43. There is an urgent need to ensure that the agreement drafted to settle the issues to bring an end to a future or pending lis does not itself become a matter of dispute giving rise to another lis between the parties. The common understanding of the parties on essential conditions for enforceability of an agreement is crucial in a mediated settlement agreement and expressing intentions and commitments to the agreement through clear and concise language is critical for its effective enforcement. But a mediator should bear in mind that the level of understanding of the parties concerned may vary according to their social backgrounds, and thus, the mediator should remain attentive and alert to the circumstances, capacity, and linguistic abilities of the parties involved, considering their backgrounds and language proficiency. Since mediated settlement agreements are usually drafted in English, it is important to carefully draft and ensure that the parties concerned comprehend the agreement in vernacular language as this can significantly impact its effectiveness and execution.

44. This Court also remains conscious of the fact that the majority of litigants who approach this Court and the Courts below speak Hindi as their first language. Given that Hindi is their mother tongue, they are far more adept at speaking and understanding it than they are at other languages such as English. However, the mediated settlement agreements in Delhi are drafted only in English. In such a scenario, the Settlement Agreement and the conditions thereof may not always be adequately clear to the parties and at times, the translation from English to Hindi may not convey exactly what the parties intend to do.

45. It can be noted that as per directions of the Central Government, a Hindi Department has been constituted in every Court and Hindi Committee is also constituted in every Court complex. The project of translation of the judgments from English to Hindi is already successfully working under guidance of Hon’ble Apex Court.

i. Preparation of Mediated Settlement Agreements in Hindi

46. It is, therefore, directed that concerned In-charge of Mediation Centres will ensure that the mediated settlement agreements are prepared in Hindi language also, in addition to English language, as far as possible. It is being directed since in majority of cases, the parties do not comprehend English and their spoken language and mother tongue is Hindi. However, in cases the parties are well-versed in English language and want the agreement to be in English language only, there will be no such insistence or requirement.

47. This Court hopes that once the agreements are written in Hindi, wherever required, which the parties understand and the Mediator performs his/her duty carefully, it will ensure not only finality of agreements in the mediation centers but also its successful culmination in the Courts of law which is the aim and objective of mediation centers.
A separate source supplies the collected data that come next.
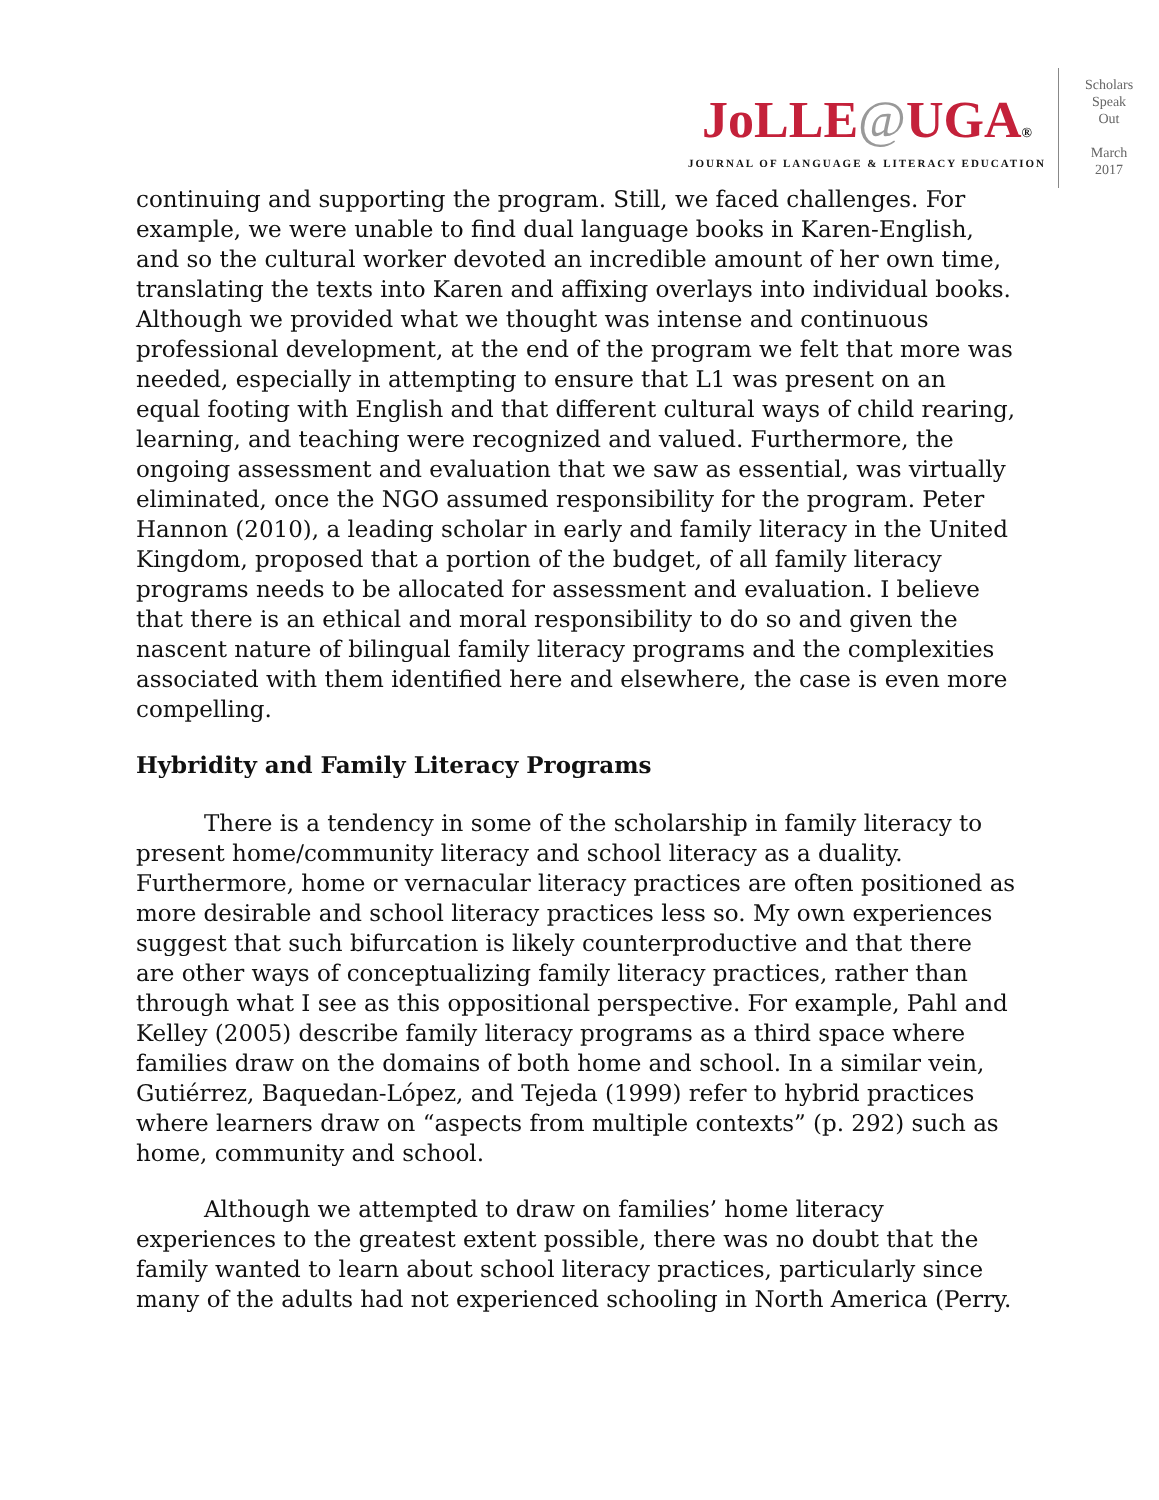JoLLE@UGA®
JOURNAL OF LANGUAGE & LITERACY EDUCATION
Scholars
Speak
Out
March
2017
continuing and supporting the program. Still, we faced challenges. For example, we were unable to find dual language books in Karen-English, and so the cultural worker devoted an incredible amount of her own time, translating the texts into Karen and affixing overlays into individual books. Although we provided what we thought was intense and continuous professional development, at the end of the program we felt that more was needed, especially in attempting to ensure that L1 was present on an equal footing with English and that different cultural ways of child rearing, learning, and teaching were recognized and valued. Furthermore, the ongoing assessment and evaluation that we saw as essential, was virtually eliminated, once the NGO assumed responsibility for the program. Peter Hannon (2010), a leading scholar in early and family literacy in the United Kingdom, proposed that a portion of the budget, of all family literacy programs needs to be allocated for assessment and evaluation. I believe that there is an ethical and moral responsibility to do so and given the nascent nature of bilingual family literacy programs and the complexities associated with them identified here and elsewhere, the case is even more compelling.
Hybridity and Family Literacy Programs
There is a tendency in some of the scholarship in family literacy to present home/community literacy and school literacy as a duality. Furthermore, home or vernacular literacy practices are often positioned as more desirable and school literacy practices less so. My own experiences suggest that such bifurcation is likely counterproductive and that there are other ways of conceptualizing family literacy practices, rather than through what I see as this oppositional perspective. For example, Pahl and Kelley (2005) describe family literacy programs as a third space where families draw on the domains of both home and school. In a similar vein, Gutiérrez, Baquedan-López, and Tejeda (1999) refer to hybrid practices where learners draw on “aspects from multiple contexts” (p. 292) such as home, community and school.
Although we attempted to draw on families’ home literacy experiences to the greatest extent possible, there was no doubt that the family wanted to learn about school literacy practices, particularly since many of the adults had not experienced schooling in North America (Perry.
48. Also because the aim of mediation is to reduce or resolve litigation and not to escalate it, it would be apt to ask both the parties to bring their agreements in their own language even in skeletal form, which can help the mediator to ensure that none of the conditions is left out while preparing the final draft or agreement.

VI. CONCLUSION

49. While it is difficult to lay down a definitive list of factors to be considered while drafting mediated settlement agreements, this Court has made an effort to bring the issue to the fore and try to provide a solution as this Court is alive to the plight of the parties where even after ten years of having reached an agreement, they are still before the Court where the clause vide which agreement was reached is itself under challenge due to its ambiguity.
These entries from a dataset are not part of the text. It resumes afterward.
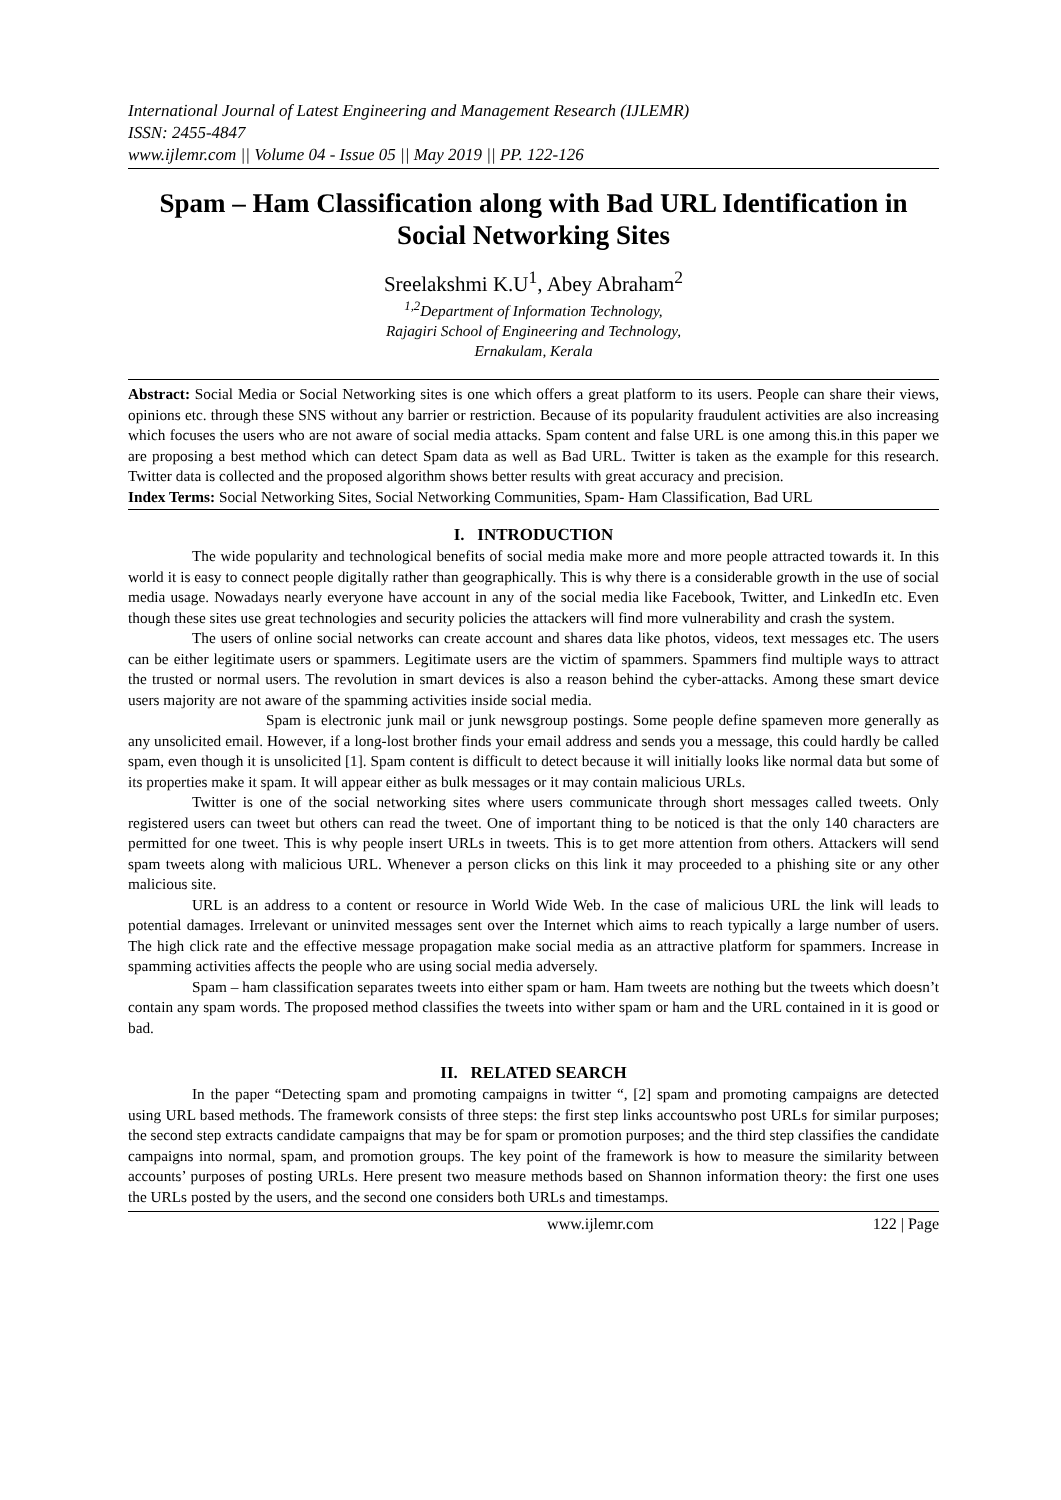International Journal of Latest Engineering and Management Research (IJLEMR)
ISSN: 2455-4847
www.ijlemr.com || Volume 04 - Issue 05 || May 2019 || PP. 122-126
Spam – Ham Classification along with Bad URL Identification in Social Networking Sites
Sreelakshmi K.U<sup>1</sup>, Abey Abraham<sup>2</sup>
<sup>1,2</sup>Department of Information Technology,
Rajagiri School of Engineering and Technology,
Ernakulam, Kerala
Abstract: Social Media or Social Networking sites is one which offers a great platform to its users. People can share their views, opinions etc. through these SNS without any barrier or restriction. Because of its popularity fraudulent activities are also increasing which focuses the users who are not aware of social media attacks. Spam content and false URL is one among this.in this paper we are proposing a best method which can detect Spam data as well as Bad URL. Twitter is taken as the example for this research. Twitter data is collected and the proposed algorithm shows better results with great accuracy and precision.
Index Terms: Social Networking Sites, Social Networking Communities, Spam- Ham Classification, Bad URL
I. INTRODUCTION
The wide popularity and technological benefits of social media make more and more people attracted towards it. In this world it is easy to connect people digitally rather than geographically. This is why there is a considerable growth in the use of social media usage. Nowadays nearly everyone have account in any of the social media like Facebook, Twitter, and LinkedIn etc. Even though these sites use great technologies and security policies the attackers will find more vulnerability and crash the system.
The users of online social networks can create account and shares data like photos, videos, text messages etc. The users can be either legitimate users or spammers. Legitimate users are the victim of spammers. Spammers find multiple ways to attract the trusted or normal users. The revolution in smart devices is also a reason behind the cyber-attacks. Among these smart device users majority are not aware of the spamming activities inside social media.
Spam is electronic junk mail or junk newsgroup postings. Some people define spameven more generally as any unsolicited email. However, if a long-lost brother finds your email address and sends you a message, this could hardly be called spam, even though it is unsolicited [1]. Spam content is difficult to detect because it will initially looks like normal data but some of its properties make it spam. It will appear either as bulk messages or it may contain malicious URLs.
Twitter is one of the social networking sites where users communicate through short messages called tweets. Only registered users can tweet but others can read the tweet. One of important thing to be noticed is that the only 140 characters are permitted for one tweet. This is why people insert URLs in tweets. This is to get more attention from others. Attackers will send spam tweets along with malicious URL. Whenever a person clicks on this link it may proceeded to a phishing site or any other malicious site.
URL is an address to a content or resource in World Wide Web. In the case of malicious URL the link will leads to potential damages. Irrelevant or uninvited messages sent over the Internet which aims to reach typically a large number of users. The high click rate and the effective message propagation make social media as an attractive platform for spammers. Increase in spamming activities affects the people who are using social media adversely.
Spam – ham classification separates tweets into either spam or ham. Ham tweets are nothing but the tweets which doesn’t contain any spam words. The proposed method classifies the tweets into wither spam or ham and the URL contained in it is good or bad.
II. RELATED SEARCH
In the paper “Detecting spam and promoting campaigns in twitter “, [2] spam and promoting campaigns are detected using URL based methods. The framework consists of three steps: the first step links accountswho post URLs for similar purposes; the second step extracts candidate campaigns that may be for spam or promotion purposes; and the third step classifies the candidate campaigns into normal, spam, and promotion groups. The key point of the framework is how to measure the similarity between accounts’ purposes of posting URLs. Here present two measure methods based on Shannon information theory: the first one uses the URLs posted by the users, and the second one considers both URLs and timestamps.
www.ijlemr.com 122 | Page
50. The above guidelines and directions, as enlisted in para no. 42 and 46 are in addition to the guidelines and directions contained in the judgment of Rajat Gupta v. Rupali Gupta (supra) passed by Hon’ble Division Bench of this Court in respect of the issues raised before the Court therein.

51. Coming back to the present case, the parties to the settlement agreement had demonstrated their intention to release one another from all past, present and future claims and had settled all the matrimonial disputes against each other and their families, but the petitioners herein could not have foreseen that the complainant will use the ambiguity in the Mediated Settlement Agreement after ten years to their detriment. While the contextual analysis in this case indicates mutually acceptable agreement between the parties, the Settlement Agreement reflects the understanding of the parties towards the economic consequences and towards attaining a finality to the lis. However, the absence of a default clause and the conditions being written in inadequate terms have come in the way of putting an end to the litigation and the misery of the petitioners. While the petitioners herein thought that they were insulated from any claim from the complainant or from criminal charges as the case had been settled and the FIR was agreed to be quashed wherein they were named, they remained unaware of the change of mind of the complainant which happened before this Court.

52. In cases of matrimonial disputes and proceedings of divorce, both the parties go through one of the most stressful phases of their lives. In cases such as the present one, where the matter was settled at an early stage and the parties were able to reach the final agreement, the mediator should also be careful of the future consequences of the agreement that the parties were arriving at, and the fact that fulfilment of one condition leads to another and in matrimonial cases, fulfilment of each condition and successful culmination and execution of such an agreement can make or break many lives.

53. When a Court is faced with a situation as the present one, it is left with no other option but to look at the circumstances in which the agreement was negotiated and executed and also peruse the records to find the original objective which the parties were seeking to achieve as well as the original intention exhibited by subsequent substantial compliance with the terms of the mediated settlement agreement. The complainant, who is now seeking to persuade this Court to believe that she had not agreed to settle the case with rest of the accused persons i.e. petitioners herein though she has already obtained a mutual consent divorce and has received the entire amount for quashing of the FIR, had to bring before this Court the reasons and circumstances which reflect that she can make significant departure from the settlement agreement qua the present petitioners, and the clock cannot be put back by setting aside the entire settlement agreement.

54. This Court, therefore, having taken a broader approach of characterising the main issue in this case as discussed above, holds that the agreement in the present case for quashing of the FIR was qua all the respondents as mentioned in clause 5 of the Settlement Agreement in question.

55. Thus, as far as the prayer in the present petition is concerned, the same is allowed and the FIR bearing no. 519/2012, registered at Police Station Uttam Nagar, for the offences punishable under Sections 498A/406/34 IPC and all proceedings emanating therefrom stands quashed.

56. Accordingly, the present petition stands disposed of in above terms and directions.

VII. WAY FORWARD

57. To conclude, this Court notes that the confusion that arose due to an ambiguity in the settlement agreement and the prolonging of the present case for ten years after having been settled underscored the importance of laying down the above mentioned guidelines for preparation of mediated settlement agreements. The lives of people embroiled in matrimonial litigation are often in state of turmoil, and thus, the mediation as a method of alternate dispute resolution has to come to their rescue instead of further extending the state of turmoil. Guidance needed by the mediators to draft agreements with degree of coherence, consistency, and unambiguity will come a long way in healing the lives of those in need of such healing by immediately putting an end to a dispute and further insulating them from future litigation. This Court by way of this judgment only aims to ensure that challenges to such mediation agreements due to lack of clarity or missing out on the crucial aspects of the agreement are minimized.

58. A copy of this judgment be forwarded to In-Charge, Delhi High Court Mediation and Conciliation Centre (SAMADHAN) as well as concerned In-charge of all the Mediation Centres in all District Courts of Delhi, for taking note and ensuring compliance and for further circulation among all learned mediators. A copy be also forwarded to Director (Academics), Delhi Judicial Academy.

59. The judgment be uploaded on the website forthwith.